Ruby, Sinatra, and static content (You know, JavaScript)

Sinatra: A quick look at how to set the default static content folder name to anything other than “public”.

Good news: If you were searching on how to server up static files with Sinatra, you’re in luck.

Bad news: I’m using Ruby…

As I stumble through the use of Sinatra (and to a lesser extent Ruby) one of the first issues I ran into was self loathing, followed by a need to have the server actually find my main JavaScript and CSS files. Well this is the current set up in a really poorly done folder rendition:

- content/script/live
 |-- final.js
- content/style/css
 |-- final.css
- view
 |-- main.html
- base.rb

Pretty simple.

At first main.html had what I thought would be the correct link to both:

  <link rel="stylesheet" href="content/style/css/final.css" type="text/css"/>
  <script type="text/javascript" src="content/script/live/final.js"></script>

Turns out, that wasn’t right. After a few attempts to get the server to actually do what it’s supposed to (and there by giving my powers of deduction too much credit), I went a huntin’.

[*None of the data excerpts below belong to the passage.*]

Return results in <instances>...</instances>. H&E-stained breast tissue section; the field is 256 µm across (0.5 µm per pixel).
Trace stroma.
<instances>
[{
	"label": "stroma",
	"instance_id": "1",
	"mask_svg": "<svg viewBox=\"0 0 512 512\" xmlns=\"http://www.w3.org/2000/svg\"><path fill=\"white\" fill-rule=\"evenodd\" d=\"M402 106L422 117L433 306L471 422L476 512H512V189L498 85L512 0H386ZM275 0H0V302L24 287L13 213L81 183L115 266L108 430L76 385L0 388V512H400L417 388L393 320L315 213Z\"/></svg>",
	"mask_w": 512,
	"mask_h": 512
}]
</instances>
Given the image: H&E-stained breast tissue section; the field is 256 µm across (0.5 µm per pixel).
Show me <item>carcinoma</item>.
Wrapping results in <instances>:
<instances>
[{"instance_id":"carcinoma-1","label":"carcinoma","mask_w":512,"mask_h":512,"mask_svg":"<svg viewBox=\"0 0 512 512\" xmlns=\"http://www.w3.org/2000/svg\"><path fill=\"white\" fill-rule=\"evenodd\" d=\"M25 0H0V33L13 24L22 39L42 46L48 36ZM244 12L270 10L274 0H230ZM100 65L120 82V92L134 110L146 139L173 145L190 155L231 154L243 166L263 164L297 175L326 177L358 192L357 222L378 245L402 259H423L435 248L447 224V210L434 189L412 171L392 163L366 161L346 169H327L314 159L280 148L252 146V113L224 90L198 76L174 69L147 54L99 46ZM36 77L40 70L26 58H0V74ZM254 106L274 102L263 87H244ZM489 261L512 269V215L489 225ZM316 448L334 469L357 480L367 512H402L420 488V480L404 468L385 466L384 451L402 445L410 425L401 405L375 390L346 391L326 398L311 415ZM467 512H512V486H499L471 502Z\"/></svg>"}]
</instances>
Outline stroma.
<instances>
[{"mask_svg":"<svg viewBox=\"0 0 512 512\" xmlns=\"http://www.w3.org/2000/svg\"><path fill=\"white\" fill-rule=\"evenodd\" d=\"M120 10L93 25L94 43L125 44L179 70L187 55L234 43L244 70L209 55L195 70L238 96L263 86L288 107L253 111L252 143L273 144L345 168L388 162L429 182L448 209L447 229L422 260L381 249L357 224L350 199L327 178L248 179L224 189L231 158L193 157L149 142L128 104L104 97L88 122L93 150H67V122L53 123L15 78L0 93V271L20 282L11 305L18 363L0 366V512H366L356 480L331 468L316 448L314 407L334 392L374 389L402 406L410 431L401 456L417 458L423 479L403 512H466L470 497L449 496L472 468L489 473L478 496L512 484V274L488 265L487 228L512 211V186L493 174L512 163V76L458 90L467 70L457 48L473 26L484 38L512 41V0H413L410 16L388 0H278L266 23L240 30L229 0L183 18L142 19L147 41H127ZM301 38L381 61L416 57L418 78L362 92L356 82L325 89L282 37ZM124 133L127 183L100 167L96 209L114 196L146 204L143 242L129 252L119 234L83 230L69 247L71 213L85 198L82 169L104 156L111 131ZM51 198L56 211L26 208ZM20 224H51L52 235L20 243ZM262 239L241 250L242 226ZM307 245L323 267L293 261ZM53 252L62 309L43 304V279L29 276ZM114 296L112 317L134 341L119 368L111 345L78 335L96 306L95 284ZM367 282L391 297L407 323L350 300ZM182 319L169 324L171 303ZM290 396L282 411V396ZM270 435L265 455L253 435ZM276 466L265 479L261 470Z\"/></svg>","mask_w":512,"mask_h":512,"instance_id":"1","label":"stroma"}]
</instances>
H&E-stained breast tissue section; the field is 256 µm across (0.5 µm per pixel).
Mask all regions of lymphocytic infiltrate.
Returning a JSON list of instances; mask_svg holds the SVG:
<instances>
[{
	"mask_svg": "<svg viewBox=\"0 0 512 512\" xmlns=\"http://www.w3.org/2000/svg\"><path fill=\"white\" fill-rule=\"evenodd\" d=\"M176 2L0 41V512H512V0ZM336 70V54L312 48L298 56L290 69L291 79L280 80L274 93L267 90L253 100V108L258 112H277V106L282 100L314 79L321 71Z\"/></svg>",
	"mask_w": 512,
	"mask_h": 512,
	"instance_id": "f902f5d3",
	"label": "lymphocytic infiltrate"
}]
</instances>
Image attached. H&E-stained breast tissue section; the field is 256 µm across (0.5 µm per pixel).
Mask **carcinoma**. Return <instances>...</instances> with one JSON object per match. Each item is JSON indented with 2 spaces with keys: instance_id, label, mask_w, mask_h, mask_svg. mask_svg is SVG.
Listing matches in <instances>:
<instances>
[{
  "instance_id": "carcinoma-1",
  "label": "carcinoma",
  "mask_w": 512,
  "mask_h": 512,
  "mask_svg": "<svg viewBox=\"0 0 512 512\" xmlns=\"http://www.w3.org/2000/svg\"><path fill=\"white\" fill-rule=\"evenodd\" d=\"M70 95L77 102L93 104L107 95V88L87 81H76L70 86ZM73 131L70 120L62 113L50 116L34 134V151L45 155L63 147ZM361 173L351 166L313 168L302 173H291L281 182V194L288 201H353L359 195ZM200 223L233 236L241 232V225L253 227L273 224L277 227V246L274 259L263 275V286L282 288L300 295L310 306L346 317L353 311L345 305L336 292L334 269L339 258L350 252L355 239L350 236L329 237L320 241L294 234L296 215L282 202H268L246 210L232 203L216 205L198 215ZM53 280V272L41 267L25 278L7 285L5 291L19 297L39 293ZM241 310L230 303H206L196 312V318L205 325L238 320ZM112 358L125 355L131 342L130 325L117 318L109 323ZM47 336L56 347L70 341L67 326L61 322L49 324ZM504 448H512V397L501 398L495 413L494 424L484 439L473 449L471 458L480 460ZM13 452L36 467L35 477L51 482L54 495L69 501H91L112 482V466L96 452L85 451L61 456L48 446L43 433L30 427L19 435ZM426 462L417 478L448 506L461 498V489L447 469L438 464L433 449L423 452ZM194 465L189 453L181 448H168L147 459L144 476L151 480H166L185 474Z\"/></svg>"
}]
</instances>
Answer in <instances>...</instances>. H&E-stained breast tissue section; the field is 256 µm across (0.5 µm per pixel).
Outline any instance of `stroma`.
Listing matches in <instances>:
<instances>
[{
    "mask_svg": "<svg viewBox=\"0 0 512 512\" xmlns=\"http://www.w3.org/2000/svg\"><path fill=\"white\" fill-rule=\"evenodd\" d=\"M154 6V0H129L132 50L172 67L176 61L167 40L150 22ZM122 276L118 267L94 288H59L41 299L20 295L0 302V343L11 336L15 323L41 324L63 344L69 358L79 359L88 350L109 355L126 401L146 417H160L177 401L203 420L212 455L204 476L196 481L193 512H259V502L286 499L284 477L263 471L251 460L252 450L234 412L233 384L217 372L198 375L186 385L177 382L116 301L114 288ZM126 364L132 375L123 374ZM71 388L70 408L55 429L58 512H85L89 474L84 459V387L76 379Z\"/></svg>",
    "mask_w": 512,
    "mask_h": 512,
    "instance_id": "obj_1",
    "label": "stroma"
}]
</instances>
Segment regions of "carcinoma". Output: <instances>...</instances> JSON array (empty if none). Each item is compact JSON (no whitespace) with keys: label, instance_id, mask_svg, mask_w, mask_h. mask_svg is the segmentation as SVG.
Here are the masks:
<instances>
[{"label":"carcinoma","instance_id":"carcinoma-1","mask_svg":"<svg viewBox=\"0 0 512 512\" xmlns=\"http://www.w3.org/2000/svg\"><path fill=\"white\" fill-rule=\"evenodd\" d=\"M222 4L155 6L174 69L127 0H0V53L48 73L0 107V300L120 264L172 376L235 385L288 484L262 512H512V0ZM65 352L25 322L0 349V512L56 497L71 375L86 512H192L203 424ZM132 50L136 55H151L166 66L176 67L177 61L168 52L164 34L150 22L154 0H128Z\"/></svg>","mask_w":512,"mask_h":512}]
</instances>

So today I learned that Sinatra by default expects there to be a folder named “public” that would hold the /style, and /script folders. Go figure. Being stubborn as I am, I didn’t want to put them in a parent folder named ‘public’, I wanted it name ‘content’. Don’t hate. Note: the folder has to be on the same level as the file that was used to start the server.

So this is more than possible. Just takes one line it the base file (the one you used to start your server):

require 'sinatra'
require 'json'

set :bind, '0.0.0.0'
set :public_folder, Proc.new { File.join(File.dirname(__FILE__), 'content') } <--- HERE

Yes there are five lines… No the other four aren’t part of this problem… You done?

Ok so it’s now looking at that folder, but there’s still one more step. Remember those links?

  <link rel="stylesheet" href="/style/css/final.css" type="text/css" />
  <script type="text/javascript" src="/script/live/final.js"></script>

Just had to remove the content folder mention in the links, and everything is happy. Except me… because it’s Ruby.